Quintiq is a Dutch company that develops planning, scheduling and supply chain optimization software.  The company is headquartered in 's-Hertogenbosch and its North American headquarters are in Radnor, Pennsylvania. As of October 2014, the company is known as DELMIA Quintiq.

History
The company was founded in 's-Hertogenbosch (Den Bosch) in September 1997 by former Bolesian employees including Dr. Victor Allis. Allis and several colleagues initially began developing a scheduling application for an aluminum manufacturer as a side project. It was offered first to Allis's then-employer, but Bolesian was not interested. Because the software they developed was highly configurable, and thus of use to many other types of companies, it was decided that a new firm should be created around the software.

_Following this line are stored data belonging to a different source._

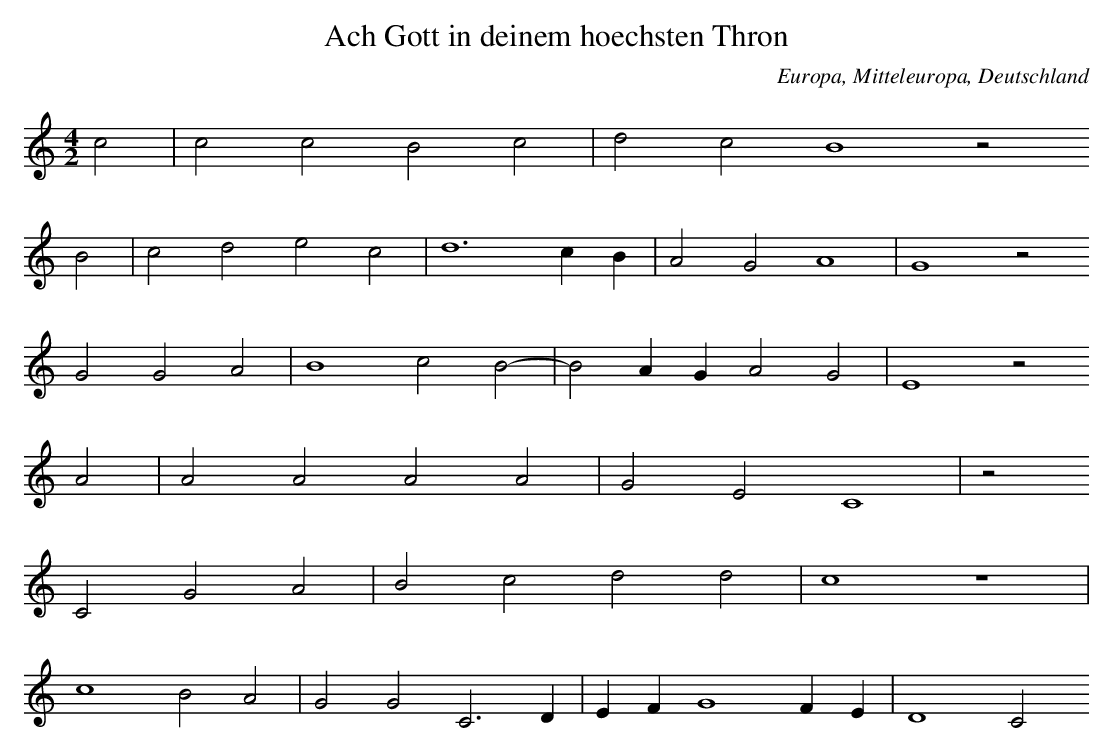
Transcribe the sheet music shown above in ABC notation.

X:1
T: Ach Gott in deinem hoechsten Thron
O: Europa, Mitteleuropa, Deutschland
M: 4/2
L: 1/4
K: C
c2 | c2c2B2c2 | d2c2B4z2
B2 | c2d2e2c2 | d6cB | A2G2A4 | G4z2
G2G2A2 | B4c2B2- | B2AGA2G2 | E4z2
A2 | A2A2A2A2 | G2E2C4 | z2
C2G2A2 | B2c2d2d2 | c4z4 |
c4B2A2 | G2G2C3D | EFG4FE | D4C2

Preparing the software for sale to as wide a variety as possible of corporate customers took two years of development.

Quintiq sold its software to a client for the first time in 1999.

In 2011, two investment firms, LLR Partners Inc. and NewSpring Capital Ventures LP, bought into Quintiq, giving them a 48% stake in the company's ownership.

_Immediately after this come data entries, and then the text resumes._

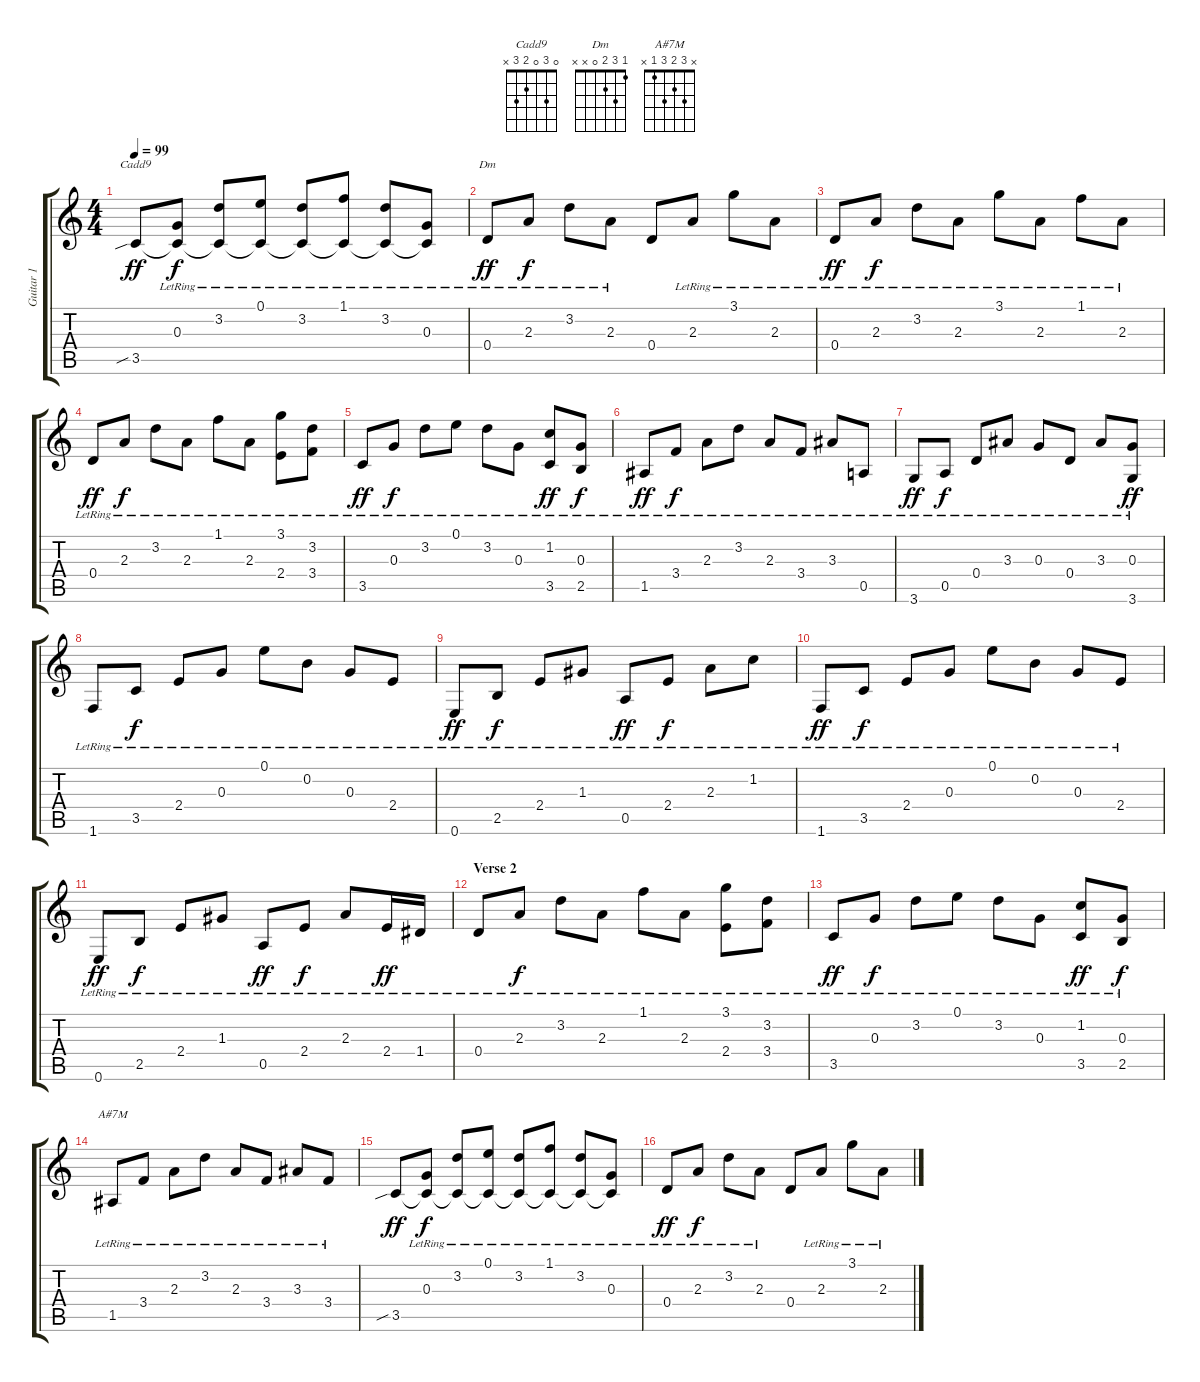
\track ("Guitar 1" "Guitar 1") {instrument electricguitarjazz}
\staff {score tabs}
\tuning (E4 B3 G3 D3 A2 E2) {hide}
\chord ("Cadd9" 0 3 0 2 3 x)
\chord ("Dm" 1 3 2 0 x x)
\chord ("A#7M" x 3 2 3 1 x)
\ts (4 4)
\tempo 99
\clef g2
\ks c
3.5{sib}.8{ch "Cadd9" dy ff} (0.3{lr} 3.5{t}).8{dy f} (3.2{lr} 3.5{t}).8 (0.1{lr} 3.5{t}).8 (3.2{lr} 3.5{t}).8 (1.1{lr} 3.5{t}).8 (3.2{lr} 3.5{t}).8 (0.3{lr} 3.5{t}).8 |
0.4{lr}.8{ch "Dm" dy ff} 2.3{lr}.8{dy f} 3.2{lr}.8 2.3{lr}.8 0.4.8 2.3{lr}.8 3.1{lr}.8 2.3{lr}.8 |
0.4{lr}.8{dy ff} 2.3{lr}.8{dy f} 3.2{lr}.8 2.3{lr}.8 3.1{lr}.8 2.3{lr}.8 1.1{lr}.8 2.3{lr}.8 |
0.4{lr}.8{dy ff} 2.3{lr}.8{dy f} 3.2{lr}.8 2.3{lr}.8 1.1{lr}.8 2.3{lr}.8 (3.1{lr} 2.4{lr}).8 (3.2{lr} 3.4{lr}).8 |
3.5{lr}.8{dy ff} 0.3{lr}.8{dy f} 3.2{lr}.8 0.1{lr}.8 3.2{lr}.8 0.3{lr}.8 (1.2{lr} 3.5{lr}).8{dy ff} (0.3{lr} 2.5{lr}).8{dy f} |
1.5{lr}.8{dy ff} 3.4{lr}.8{dy f} 2.3{lr}.8 3.2{lr}.8 2.3{lr}.8 3.4{lr}.8 3.3{lr}.8 0.5{lr}.8 |
3.6{lr}.8{dy ff} 0.5{lr}.8{dy f} 0.4{lr}.8 3.3{lr}.8 0.3{lr}.8 0.4{lr}.8 3.3{lr}.8 (0.3{lr} 3.6{lr}).8{dy ff} |
1.6{lr}.8 3.5{lr}.8{dy f} 2.4{lr}.8 0.3{lr}.8 0.1{lr}.8 0.2{lr}.8 0.3{lr}.8 2.4{lr}.8 |
0.6{lr}.8{dy ff} 2.5{lr}.8{dy f} 2.4{lr}.8 1.3{lr}.8 0.5{lr}.8{dy ff} 2.4{lr}.8{dy f} 2.3{lr}.8 1.2{lr}.8 |
1.6{lr}.8{dy ff} 3.5{lr}.8{dy f} 2.4{lr}.8 0.3{lr}.8 0.1{lr}.8 0.2{lr}.8 0.3{lr}.8 2.4{lr}.8 |
0.6{lr}.8{dy ff} 2.5{lr}.8{dy f} 2.4{lr}.8 1.3{lr}.8 0.5{lr}.8{dy ff} 2.4{lr}.8{dy f} 2.3{lr}.8 2.4{lr}.16{dy ff} 1.4{lr}.16 |
\section ("" "Verse 2")
0.4{lr}.8 2.3{lr}.8{dy f} 3.2{lr}.8 2.3{lr}.8 1.1{lr}.8 2.3{lr}.8 (3.1{lr} 2.4{lr}).8 (3.2{lr} 3.4{lr}).8 |
3.5{lr}.8{dy ff} 0.3{lr}.8{dy f} 3.2{lr}.8 0.1{lr}.8 3.2{lr}.8 0.3{lr}.8 (1.2{lr} 3.5{lr}).8{dy ff} (0.3{lr} 2.5{lr}).8{dy f} |
1.5{lr}.8{ch "A#7M"} 3.4{lr}.8 2.3{lr}.8 3.2{lr}.8 2.3{lr}.8 3.4{lr}.8 3.3{lr}.8 3.4{lr}.8 |
3.5{sib}.8{dy ff} (0.3{lr} 3.5{t}).8{dy f} (3.2{lr} 3.5{t}).8 (0.1{lr} 3.5{t}).8 (3.2{lr} 3.5{t}).8 (1.1{lr} 3.5{t}).8 (3.2{lr} 3.5{t}).8 (0.3{lr} 3.5{t}).8 |
0.4{lr}.8{dy ff} 2.3{lr}.8{dy f} 3.2{lr}.8 2.3{lr}.8 0.4.8 2.3{lr}.8 3.1{lr}.8 2.3{lr}.8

Later in 2014, Quintiq was bought by Dassault Systèmes.

Products
Quintiq's Supply Chain Planning software has three layers or modules: one based on service-oriented architecture, with both optimization and planning management features; one that provides a variety of different templates for use in different industries; and one customized for each Quintiq customer. Quintiq's uses AI pattern recognition to help customers manage their supply chain logistics. Other features of the software include adaptive capacity planning, automated real-time scheduling, a multi-function company planner, a multi-scenario macro planner, materials management tools, and proprietary algorithms for coordinating production with customer orders. Competitor software is more robust in a number of specific areas, and for this reason some Quintiq users employ both Quintiq software and competitors' products in a hybrid approach to supply chain management.

Locations
In addition to its world headquarters in Den Bosch and its North American headquarters in Radnor, Quintiq has offices in Melbourne, Australia; Shanghai, China; Vantaa, Finland; Mannheim, Germany; Rome, Italy; Petaling Jaya, Malaysia; and London, United Kingdom.

Clients
Notable companies and organizations which use Quintiq software include Copenhagen Airport, Danone, international shipping company DHL, the United States Federal Aviation Administration (FAA), Jumbo (supermarket),  KLM Royal Dutch Airlines, freight forwarder P&O Ferrymasters, and retailer Walmart.

Acquisition 
On July 24, 2014, Dassault Systèmes announced plans to acquire Quintiq for $336 million.  The deal was subject to regulatory approval in Germany and Austria. By October 2014, the sale was complete.